Tag Archives: Nobel Prize

At the Edge of Town

 

by Pieter Hugo

“Tell us what the world has been to you in the dark places and in the light.. Tell us what it is to be a woman so that we may know what it is to be a man. What moves at the margin. What it is to have no home in this place. To be set adrift from the one you knew. What is it to live at the edge of a town that cannot bear your company.”

Toni Morrison, Nobel Lecture, 1993

The above excerpt from Morrison’s lecture will be the epigraph of my chapbook (When The Only Light is Fire). The life of the writer – especially the other writer, the queer writer of color, the working class writer – is at the edge of town. It’s also true for the speakers in my poems. Whether it’s the boy walking through a field in a stolen evening gown, the disembodied voice of James Byrd, or a black college student dancing to country music in Nashville: they can tell you what moves at the margin because they are what moves.

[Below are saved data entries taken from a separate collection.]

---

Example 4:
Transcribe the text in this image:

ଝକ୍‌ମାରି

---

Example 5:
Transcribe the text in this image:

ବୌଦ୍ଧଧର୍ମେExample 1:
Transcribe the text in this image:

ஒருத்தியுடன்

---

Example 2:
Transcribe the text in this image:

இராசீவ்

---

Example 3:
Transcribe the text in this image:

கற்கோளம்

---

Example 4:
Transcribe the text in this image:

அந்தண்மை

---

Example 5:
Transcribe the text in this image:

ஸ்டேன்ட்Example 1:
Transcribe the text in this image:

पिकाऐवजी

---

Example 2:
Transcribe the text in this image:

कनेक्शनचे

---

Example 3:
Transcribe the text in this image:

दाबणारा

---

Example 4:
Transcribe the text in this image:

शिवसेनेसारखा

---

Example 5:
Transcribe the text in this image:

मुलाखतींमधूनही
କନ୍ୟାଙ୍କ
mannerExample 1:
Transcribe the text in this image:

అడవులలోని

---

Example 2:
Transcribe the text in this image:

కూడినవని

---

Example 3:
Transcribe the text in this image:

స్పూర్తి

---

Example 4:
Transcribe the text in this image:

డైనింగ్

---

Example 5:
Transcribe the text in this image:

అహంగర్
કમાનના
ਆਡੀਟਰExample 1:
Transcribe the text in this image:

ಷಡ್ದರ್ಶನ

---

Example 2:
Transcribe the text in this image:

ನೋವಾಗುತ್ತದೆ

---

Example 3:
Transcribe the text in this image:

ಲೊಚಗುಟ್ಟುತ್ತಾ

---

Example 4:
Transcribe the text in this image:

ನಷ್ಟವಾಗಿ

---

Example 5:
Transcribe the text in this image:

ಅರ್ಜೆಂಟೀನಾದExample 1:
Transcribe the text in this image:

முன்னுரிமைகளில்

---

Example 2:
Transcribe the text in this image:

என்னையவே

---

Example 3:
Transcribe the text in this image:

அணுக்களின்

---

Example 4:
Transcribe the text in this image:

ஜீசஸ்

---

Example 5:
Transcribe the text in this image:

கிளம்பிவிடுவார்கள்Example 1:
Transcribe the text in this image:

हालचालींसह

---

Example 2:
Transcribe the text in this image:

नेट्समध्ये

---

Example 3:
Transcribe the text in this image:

James Baldwin said the essential experience of the artist was the state of aloneness. I believe that sentiment is echoed in Morrison’s lecture. When you live, as an other, at the edge of town – at the margin – you can see all the lights flickering in houses that have locked their doors against you. No one in town can see the wolves just a few yards into the woods, the leaves burning in the trees, the writer taking it all in.